To: Michael Gove: Secretary of State for Education
Re-formulate the proposed new National Curriculum (Primary)
Dear Secretary of State,
We believe that the proposed new National Curriculum is not fit for children, teachers or for education in the 21st Century. To maintain successful learning and the well-being of our children and their teachers, we demand that the curriculum is re-formulated. In the interests of democracy we urge the DfE to show greater respect for a wider range of stakeholders and their existing knowledge and expertise during this process.
Sue Cox (University of East Anglia)
Association for the Study of Primary Education
National Association for Primary Education
Why is this important?
We believe that the new proposals for the National Curriculum (Primary) 2014 are not fit for children, teachers or education in the 21st Century and must be re-formulated. We believe that the present proposals demonstrate a lack of respect for and trust in the experience and expertise of the teaching profession, parents/carers and children themselves.

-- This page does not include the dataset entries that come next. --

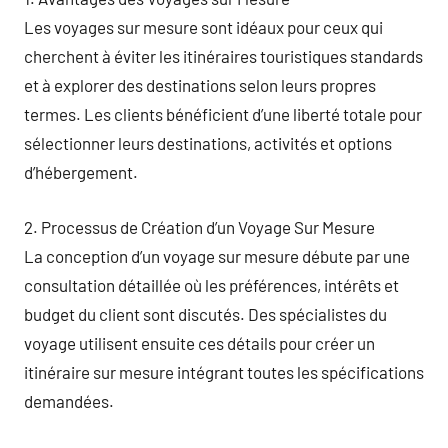
Les voyages sur mesure sont idéaux pour ceux qui
cherchent à éviter les itinéraires touristiques standards
et à explorer des destinations selon leurs propres
termes. Les clients bénéficient d’une liberté totale pour
sélectionner leurs destinations, activités et options
d’hébergement.
2. Processus de Création d’un Voyage Sur Mesure
La conception d’un voyage sur mesure débute par une
consultation détaillée où les préférences, intérêts et
budget du client sont discutés. Des spécialistes du
voyage utilisent ensuite ces détails pour créer un
itinéraire sur mesure intégrant toutes les spécifications
demandées.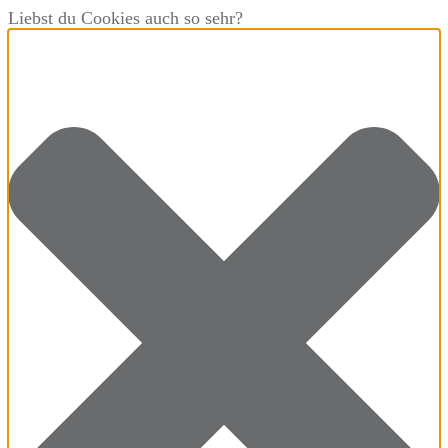
Liebst du Cookies auch so sehr?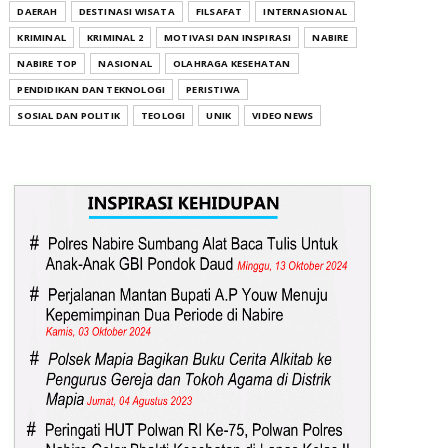
DAERAH
DESTINASI WISATA
FILSAFAT
INTERNASIONAL
KRIMINAL
KRIMINAL 2
MOTIVASI DAN INSPIRASI
NABIRE
NABIRE TOP
NASIONAL
OLAHRAGA KESEHATAN
PENDIDIKAN DAN TEKNOLOGI
PERISTIWA
SOSIAL DAN POLITIK
TEOLOGI
UNIK
VIDEO NEWS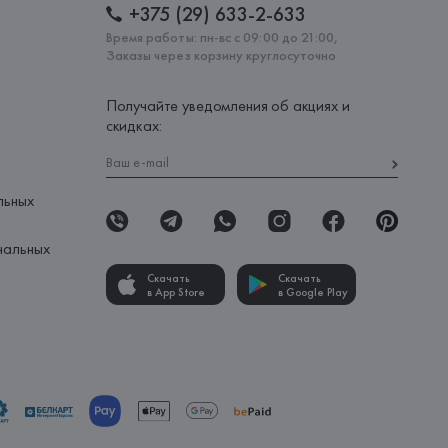
+375 (29) 633-2-633
Время работы: пн-вс с 09:00 до 21:00,
Заказы через корзину круглосуточно
Получайте уведомления об акциях и
скидках:
льных
нальных
Скачать
Скачать
в App Store
в Google Play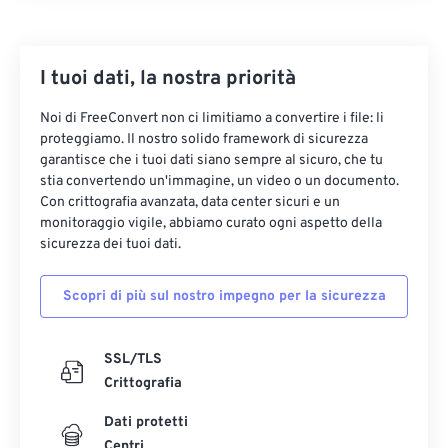
I tuoi dati, la nostra priorità
Noi di FreeConvert non ci limitiamo a convertire i file: li
proteggiamo. Il nostro solido framework di sicurezza
garantisce che i tuoi dati siano sempre al sicuro, che tu
stia convertendo un'immagine, un video o un documento.
Con crittografia avanzata, data center sicuri e un
monitoraggio vigile, abbiamo curato ogni aspetto della
sicurezza dei tuoi dati.
Scopri di più sul nostro impegno per la sicurezza
SSL/TLS
Crittografia
Dati protetti
Centri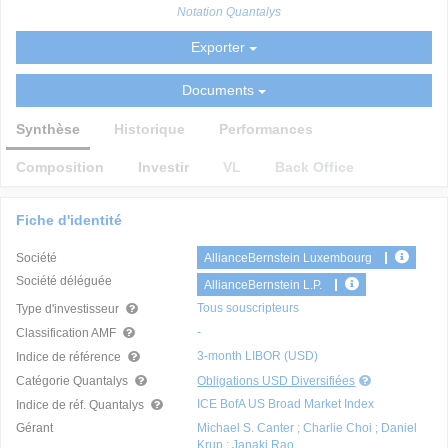
Notation Quantalys
Exporter
Documents
Synthèse
Historique
Performances
Composition
Investir
VL
Back Office
Fiche d'identité
Société
AllianceBernstein Luxembourg
Société déléguée
AllianceBernstein L.P.
Tous souscripteurs
Type d'investisseur
-
Classification AMF
3-month LIBOR (USD)
Indice de référence
Catégorie Quantalys
Obligations USD Diversifiées
ICE BofA US Broad Market Index
Indice de réf. Quantalys
Gérant
Michael S. Canter ; Charlie Choi ; Daniel
Krup ; Janaki Rao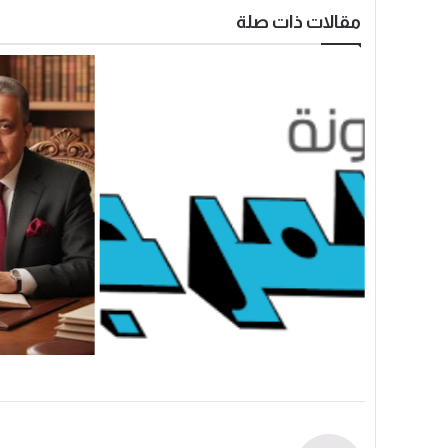
مقالات ذات صلة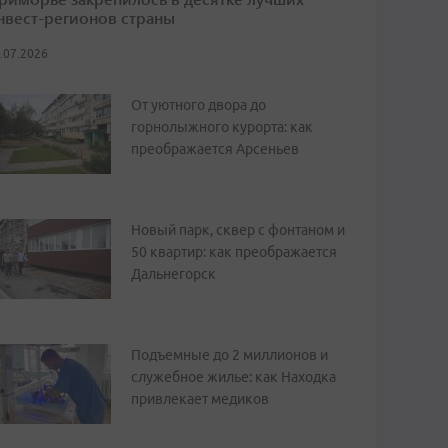
нвест-регионов страны
.07.2026
От уютного двора до
горнолыжного курорта: как
преображается Арсеньев
Новый парк, сквер с фонтаном и
50 квартир: как преображается
Дальнегорск
Подъемные до 2 миллионов и
служебное жилье: как Находка
привлекает медиков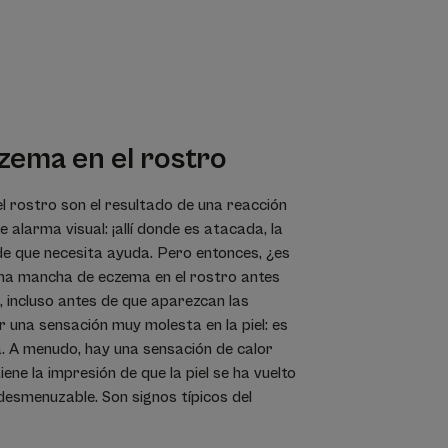
czema
en el rostro
 rostro son el resultado de una reacción
 alarma visual: ¡allí donde es atacada, la
a de que necesita ayuda. Pero entonces, ¿es
 una mancha de eczema en el rostro antes
, incluso antes de que aparezcan las
 una sensación muy molesta en la piel: es
. A menudo, hay una sensación de calor
iene la impresión de que la piel se ha vuelto
 desmenuzable. Son signos típicos del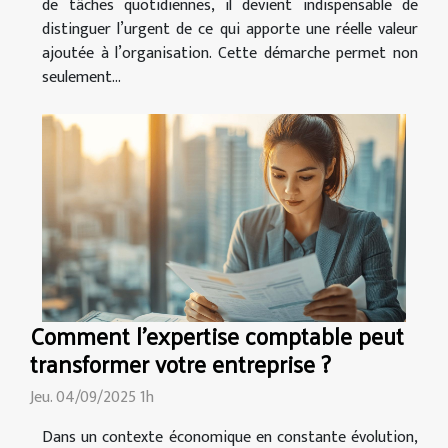
de tâches quotidiennes, il devient indispensable de
distinguer l’urgent de ce qui apporte une réelle valeur
ajoutée à l’organisation. Cette démarche permet non
seulement...
Comment l'expertise comptable peut
transformer votre entreprise ?
Jeu. 04/09/2025 1h
Dans un contexte économique en constante évolution,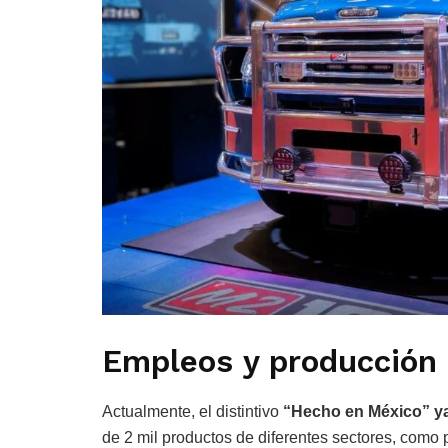
Empleos y producción 
Actualmente, el distintivo
“Hecho en México” y
de 2 mil productos de diferentes sectores, como 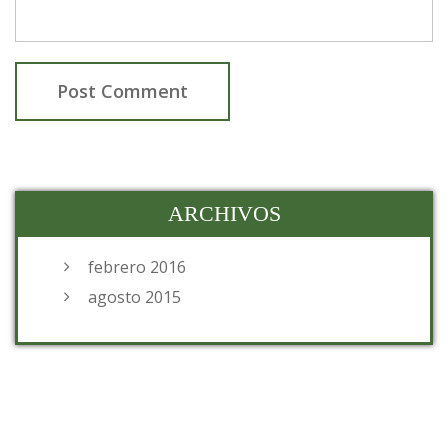
ARCHIVOS
febrero 2016
agosto 2015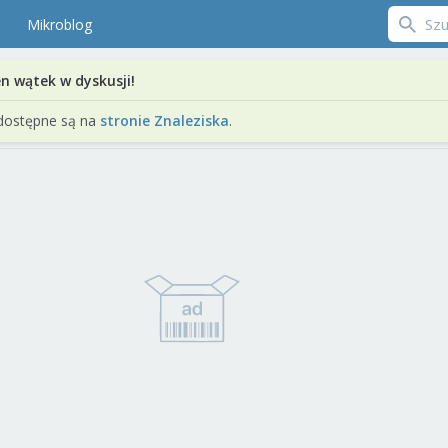
Mikroblog
en wątek w dyskusji!
dostępne są na
stronie Znaleziska
.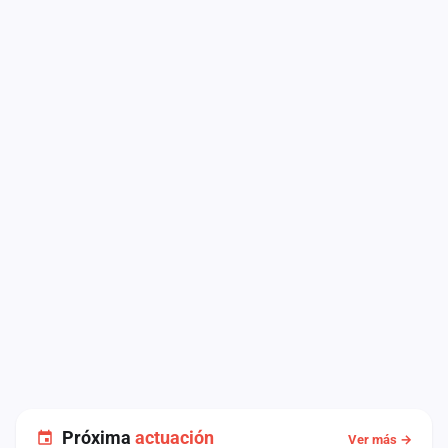
Próxima
actuación
Ver más →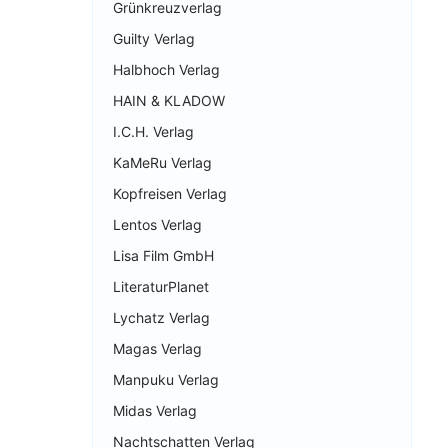
Grünkreuzverlag
Guilty Verlag
Halbhoch Verlag
HAIN & KLADOW
I.C.H. Verlag
KaMeRu Verlag
Kopfreisen Verlag
Lentos Verlag
Lisa Film GmbH
LiteraturPlanet
Lychatz Verlag
Magas Verlag
Manpuku Verlag
Midas Verlag
Nachtschatten Verlag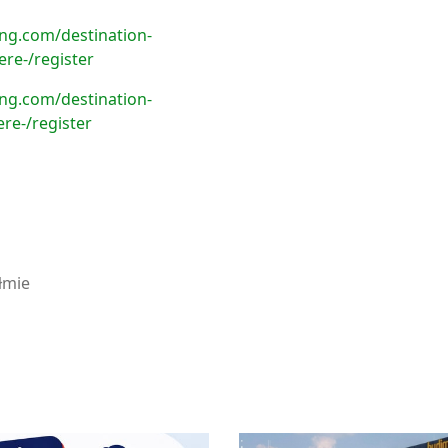
ing.com/destination-
ere-/register
ing.com/destination-
ere-/register
łmie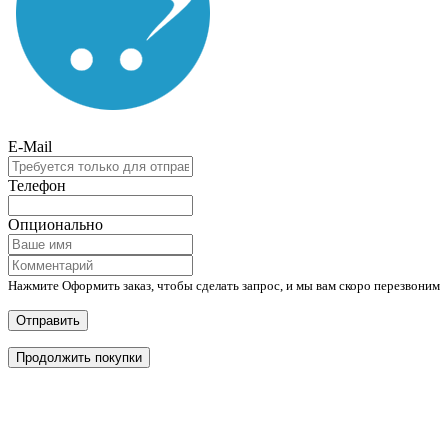
E-Mail
Телефон
Опционально
Нажмите Оформить заказ, чтобы сделать запрос, и мы вам скоро перезвоним
Отправить
Продолжить покупки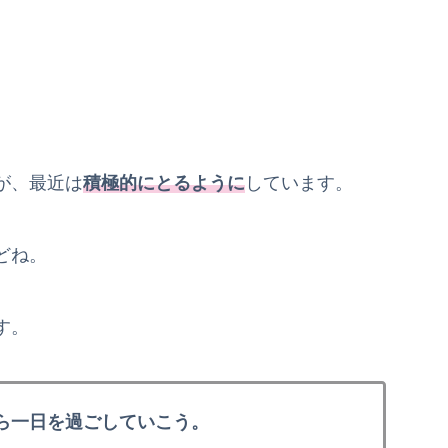
が、最近は
積極的にとるように
しています。
どね。
す。
ら一日を過ごしていこう。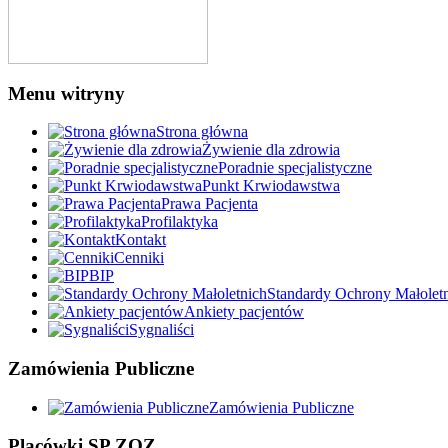
Menu witryny
Strona główna
Żywienie dla zdrowia
Poradnie specjalistyczne
Punkt Krwiodawstwa
Prawa Pacjenta
Profilaktyka
Kontakt
Cenniki
BIP
Standardy Ochrony Małolet
Ankiety pacjentów
Sygnaliści
Zamówienia Publiczne
Zamówienia Publiczne
Placówki SP ZOZ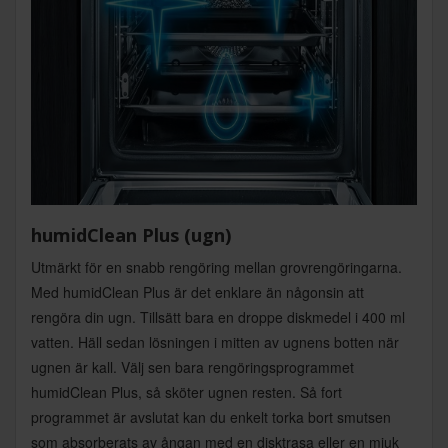
humidClean Plus (ugn)
Utmärkt för en snabb rengöring mellan grovrengöringarna.
Med humidClean Plus är det enklare än någonsin att
rengöra din ugn. Tillsätt bara en droppe diskmedel i 400 ml
vatten. Häll sedan lösningen i mitten av ugnens botten när
ugnen är kall. Välj sen bara rengöringsprogrammet
humidClean Plus, så sköter ugnen resten. Så fort
programmet är avslutat kan du enkelt torka bort smutsen
som absorberats av ångan med en disktrasa eller en mjuk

We believe that the proposals contradict the stated intentions. We agree that certain items may be worthwhile (especially where experts from Subject Associations have had an input). Overall, however, there is a lack of rationale and coherence. There has been insufficient consultation on aims, from which principled curriculum design may flow. Aims and underlying values have not been well articulated.
This is not a curriculum that will raise standards. The proposals overall do not take sufficient account of what is known about how children learn. They do not allow sufficiently for individual differences. They may appear to be demanding and yet, in many respects, are superficial. Specifying a great deal that must be taught cannot ensure that children will be able to learn this content in a meaningful way.
There is an over-emphasis on knowledge as received ideas and information, rather than collaborative, creative, higher order, disciplined thinking and reasoning. We are concerned that children will not be engaging in deep learning that meets their individual needs and challenges their thinking. Instead, the expectations are that they will perform in response to very specific demands. We believe that this will lead to failure and increased disadvantage for many children.
We believe that the overly detailed and prescriptive content in the core subjects of English, Maths and Science will destroy the possibilities for breadth and balance in the primary curriculum and there will be insufficient room for other valued areas of learning.
We believe that the proposals invite a simplistic approach to assessment. We are concerned that assessment arrangements (not yet published) will be target driven. We believe this will create a risk to children’s education and well-being. This is a very real risk. There is already evidence in public sector services of the damage that can be caused by over-emphasis on the achievement of targets.
More respect needs to be shown for the way the National Curriculum has evolved since 1988 and what has been learned through the enormous efforts and experience of teachers; children; researchers; educationalists and policy makers.